The new rating scales, the first of its kind by an Asean rating agency, will assess the creditworthiness of companies both in Asean countries and globally.
RAM Ratings chief executive officer Foo Su Yin said that the global initiative would provide companies with an option, especially those with plans to expand regionally and globally, to tap funds.
"At the same time, it will provide a benchmark as well as an indication of how companies fare in terms of credit standing against their Asean or global peers.
"Besides facilitating cross-border deals, the rating scales will help unlock and mobilise savings in the region for companies to grow and expand,'' Foo said during the launch of the global and Asean rating scales.
The new rating scales compare and measure the best companies globally and in Asean for their credit worthiness, namely, their ability to pay on a timely and adequate manner.
RAM Holdings Bhd group CEO Dr K. Govindan said that a regional and global move would facilitate and promote an integrated regional capital market and help channel Asia's massive savings to meet the pressing demand for capital by companies looking to expand abroad.
He stressed that RAM was keen to help companies tap the massive liquidity in the region. Backing his arguments with statistics, he said Asean had US$780 billion (2.34 trillion ringgit) of foreign exchange reserves with China topping that with a whopping $3.3 trillion.
He said the gross national savings in Asia (ex-Japan) was estimated to be around $6.2 trillion in 2012, and it was expected to grow to $8 trillion by 2015.
Besides the mobilisation of funds to emerging economies, he said the move to launch the global and Asean rating scales would boost the sukuk (Islamic bond) market globally and in Malaysia, as the latter was the largest sukuk market in the world in terms of issuance.
More flow of funds from the Gulf Cooperation Council (GCC) countries into Asean, including Malaysia, would be intensified, Govindan said, adding that currently RAM had provided rating services for some of its GCC clients.

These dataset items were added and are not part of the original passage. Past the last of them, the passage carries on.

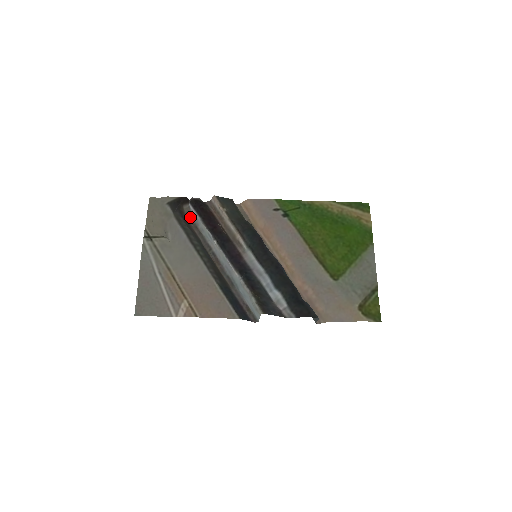
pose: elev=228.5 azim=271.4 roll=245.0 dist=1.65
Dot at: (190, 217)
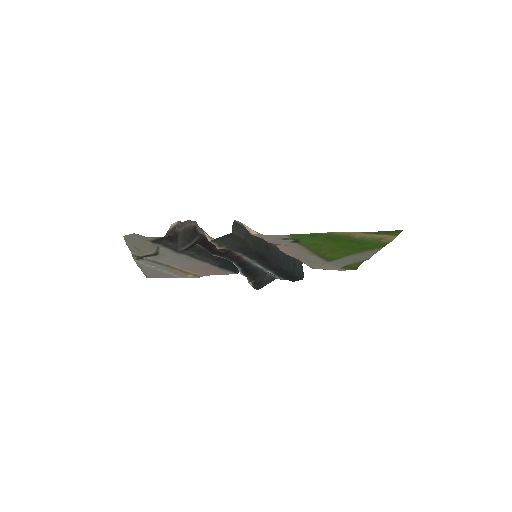
Dot at: occluded
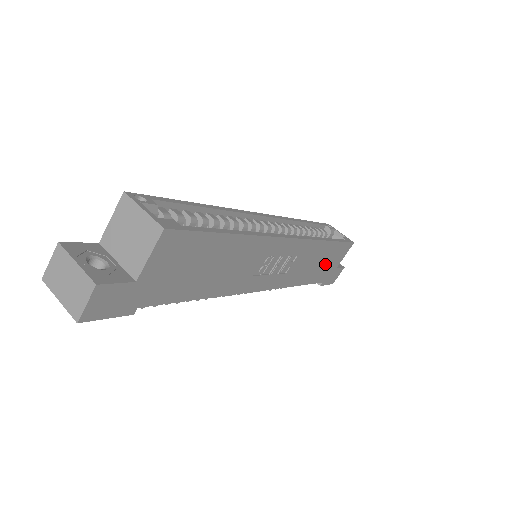
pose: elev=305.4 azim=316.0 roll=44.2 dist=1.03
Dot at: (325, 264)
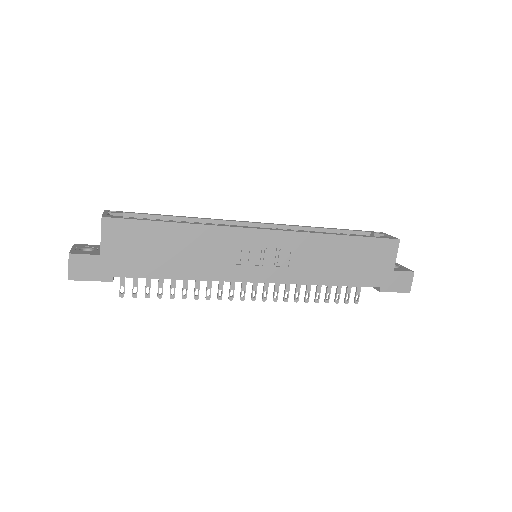
Dot at: (360, 263)
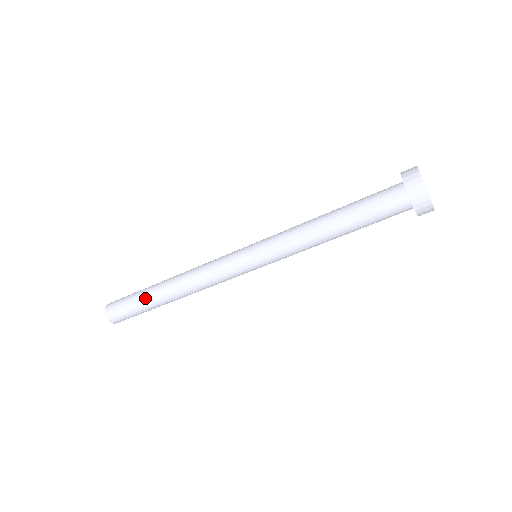
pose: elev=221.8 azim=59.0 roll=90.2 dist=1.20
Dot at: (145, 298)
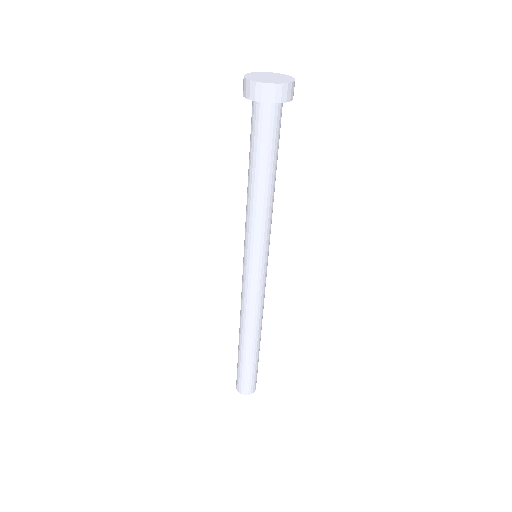
Dot at: (240, 356)
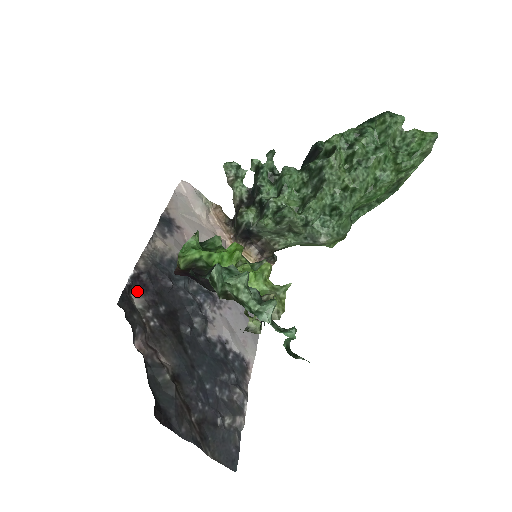
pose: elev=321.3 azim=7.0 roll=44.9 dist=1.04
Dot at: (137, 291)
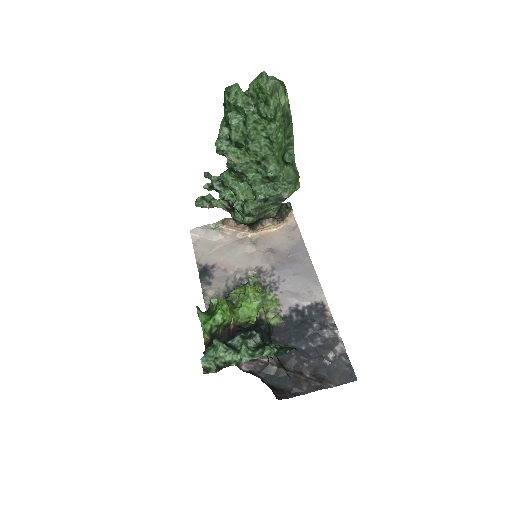
Dot at: occluded
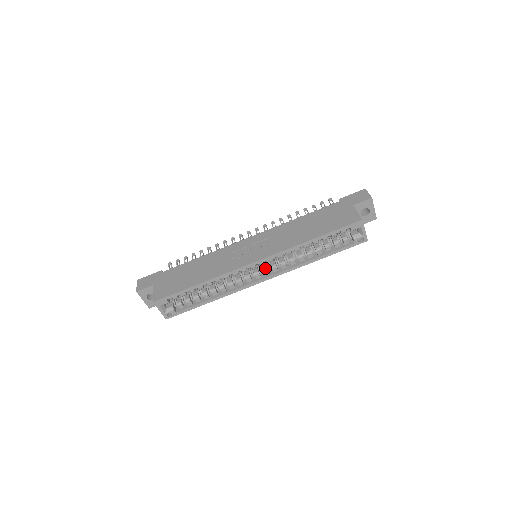
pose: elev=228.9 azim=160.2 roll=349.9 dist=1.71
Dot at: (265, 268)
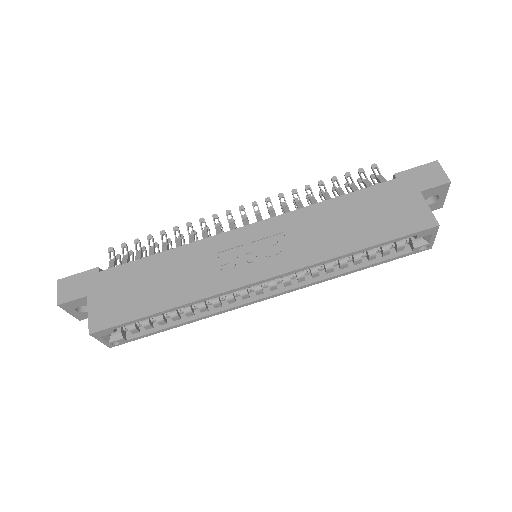
Dot at: (272, 282)
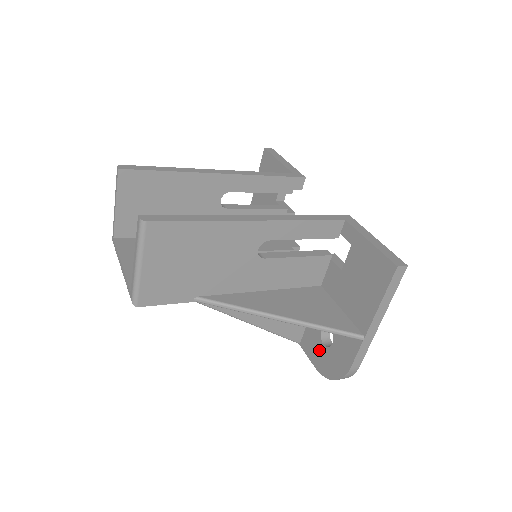
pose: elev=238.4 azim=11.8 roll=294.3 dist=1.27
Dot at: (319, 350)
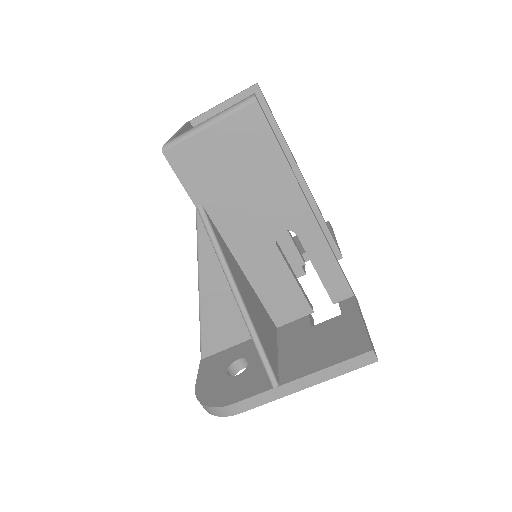
Dot at: (217, 373)
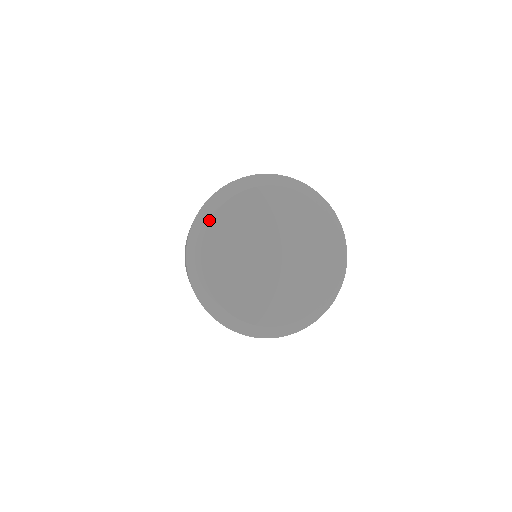
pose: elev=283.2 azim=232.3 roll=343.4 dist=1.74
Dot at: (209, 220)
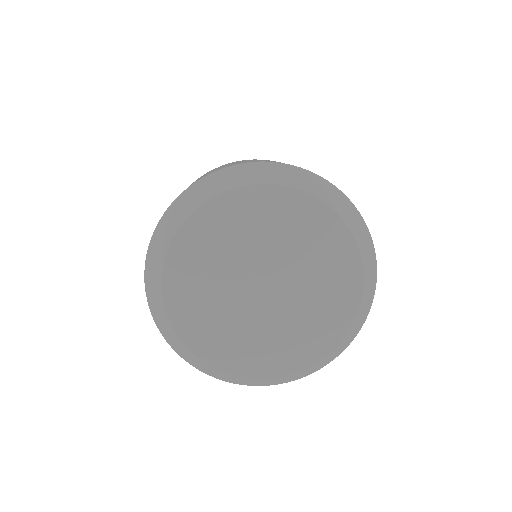
Dot at: (167, 246)
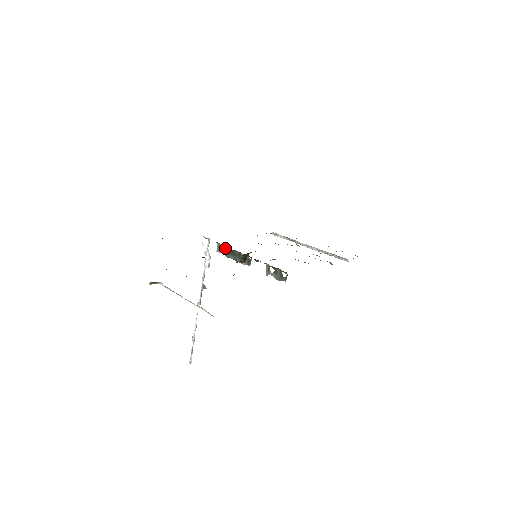
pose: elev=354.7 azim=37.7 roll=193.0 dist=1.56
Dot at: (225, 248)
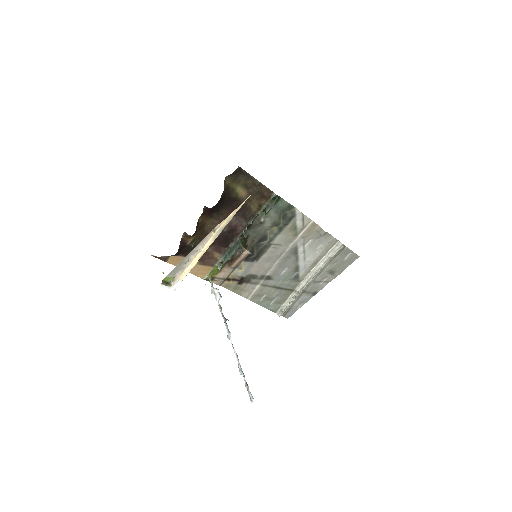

According to Foo, one of the reasons RAM decided to go global was to meet the growing call from investors and issuers.
"There is more demand and desire for diversity in opinions, particularly from this region from a credit rating agency that has extensive knowledge and a unique understanding of the Asian and Asean market," she said.
She added that it was not enough for companies to merely expand their operations by taking bank loans. A more effective way would be to issue bonds, which has proved to be more effective.
She said, at the moment, the rating agency had secured some mandates, both local and foreign, for the new rating scales.
She pointed out that one of the strengths of RAM was its capability, which encompassed rigorous rating processes, established methodologies and experienced analysts.
This is attested by the fact that it had, to date, rated over 860 companies, with about 2,000 bond issues and sukuk worth close to $261 billion since 1991.
Apart from that, she said, the rating agency had rated more than 20 foreign entities, among others, from South Korea, Japan, Singapore, Hong Kong, Indonesia, Khazakstan and GCC countries. Last year, seven of the top 10 issues by programme value of rated issuances by RAM comprised foreign issuers.
Govindan said the environment was conducive for the rating house to be a global rating agency, adding that one of the reasons was because developing countries were more comfortable with Asian rating agencies like RAM when intending to tap funds.
Meanwhile, Credit Guarantee and Investment Facility (CGIF) has become the first multilateral institution to be accorded AAA global and Asean ratings.
Its CEO Kiyoshi Nishimura said that with RAM's recognition of its superior credit strength, he was confident companies in Asia that tapped the bond markets with CGIF's guarantees would be able to obtain a lower cost of funding.
In line with a more integrated Asean, RAM also recently published the Leading Asean Sovereigns report. The publication features RAM's credit opinion of South-East Asia's five largest economies and has assigned its inaugural global scale sovereign ratings to Singapore (AAA), Malaysia (A2), Thailand (A3), Indonesia (BBB2) and the Philippines (BB1).
The report highlighted that all five countries displayed economic expansion that had generally outpaced global growth and remained relatively resilient through the financial turmoil experienced by advanced economies in 2009.
It also noted that the region's overall debt burden had substantially been reduced favourably throughout the decade in comparison with other economic regions.